We apply the R2R framework to a VGG-16 model trained on ISIC2019 data by iteratively unlearning the usage if skin marker, band-aid and ruler artifacts using the correction method Right for the Right Reason [4]. The heatmaps after each correction step for artifactual samples are shown in Figure 2. After three iterations, the model’s attention is mainly focusing on the mole itself and artifactual regions of the input image are ignored.

Figure 2: Application of R2R to a VGG-16 model trained on ISIC2019. In three iterations, the usages of skin marker (SM), band-aid (BA) and ruler (R) features are unlearned.

Conclusions

We introduced R2R, an XAI life cycle to reveal and revise spurious model behavior requiring minimal human interaction via high automation and demonstrated its applicability to the task of Melanoma detection.
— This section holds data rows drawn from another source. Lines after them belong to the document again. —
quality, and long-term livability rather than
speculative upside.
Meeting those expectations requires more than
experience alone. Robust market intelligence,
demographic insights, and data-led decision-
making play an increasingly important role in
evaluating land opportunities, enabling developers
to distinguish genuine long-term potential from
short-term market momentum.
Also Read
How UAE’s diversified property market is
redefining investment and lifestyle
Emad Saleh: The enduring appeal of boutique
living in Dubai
We corrected the model behavior with respect to three data artifacts, namely skin marker, band-aids and rulers. If you are interested in our work, please check out our paper.

Relevance to iToBoS

In iToBoS, many different AI systems will be trained for specific tasks, which in combination will culminate in an “AI Cognitive Assistant”. All those systems will need to be explained with suitable XAI approaches to elucidate all possible and required aspects of the systems’ decision making. Throughout the iToBoS project, we must detect and avoid the usage of data artifacts for model predictions.

Authors

Frederik Pahde, Fraunhofer Heinrich-Hertz-Institute

Maximilian Dreyer, Fraunhofer Heinrich-Hertz-Institute

Sebastian Lapuschkin, Fraunhofer Heinrich-Hertz-Institute

References

[1] Pahde, F., Dreyer, M., Samek, W., & Lapuschkin, S. (2023). Reveal to Revise: An Explainable AI Life Cycle for Iterative Bias Correction of Deep Models. arXiv preprint arXiv:2303.12641.
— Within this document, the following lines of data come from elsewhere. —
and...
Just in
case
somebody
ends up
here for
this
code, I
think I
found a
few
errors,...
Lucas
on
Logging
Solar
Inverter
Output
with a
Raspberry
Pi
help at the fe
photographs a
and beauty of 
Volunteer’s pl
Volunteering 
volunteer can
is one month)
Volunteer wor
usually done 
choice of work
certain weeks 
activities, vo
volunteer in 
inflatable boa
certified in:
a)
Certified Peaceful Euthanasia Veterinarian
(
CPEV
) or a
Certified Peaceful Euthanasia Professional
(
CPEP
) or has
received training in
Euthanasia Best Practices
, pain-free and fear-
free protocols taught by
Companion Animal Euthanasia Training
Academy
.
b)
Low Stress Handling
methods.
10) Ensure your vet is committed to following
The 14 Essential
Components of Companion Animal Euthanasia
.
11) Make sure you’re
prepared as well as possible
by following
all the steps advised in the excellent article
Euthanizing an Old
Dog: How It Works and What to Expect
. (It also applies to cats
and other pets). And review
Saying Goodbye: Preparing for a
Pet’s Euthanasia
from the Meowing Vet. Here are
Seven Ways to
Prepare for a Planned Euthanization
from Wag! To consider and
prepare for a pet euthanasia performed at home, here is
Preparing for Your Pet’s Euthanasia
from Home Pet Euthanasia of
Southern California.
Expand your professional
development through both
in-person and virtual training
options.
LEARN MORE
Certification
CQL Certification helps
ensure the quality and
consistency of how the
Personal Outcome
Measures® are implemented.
[2] Lapuschkin, S., Wäldchen, S., Binder, A., Montavon, G., Samek, W., & Müller, K. R. (2019). Unmasking Clever Hans predictors and assessing what machines really learn. Nature communications, 10(1), 1096.

[3] Achtibat, R., Dreyer, M., Eisenbraun, I., Bosse, S., Wiegand, T., Samek, W., & Lapuschkin, S. (2022). From" Where" to" What": Towards Human-Understandable Explanations through Concept Relevance Propagation. arXiv preprint arXiv:2206.03208.

[4] Ross, A. S., Hughes, M. C., & Doshi-Velez, F. (2017). Right for the right reasons: Training differentiable models by constraining their explanations. arXiv preprint arXiv:1703.03717.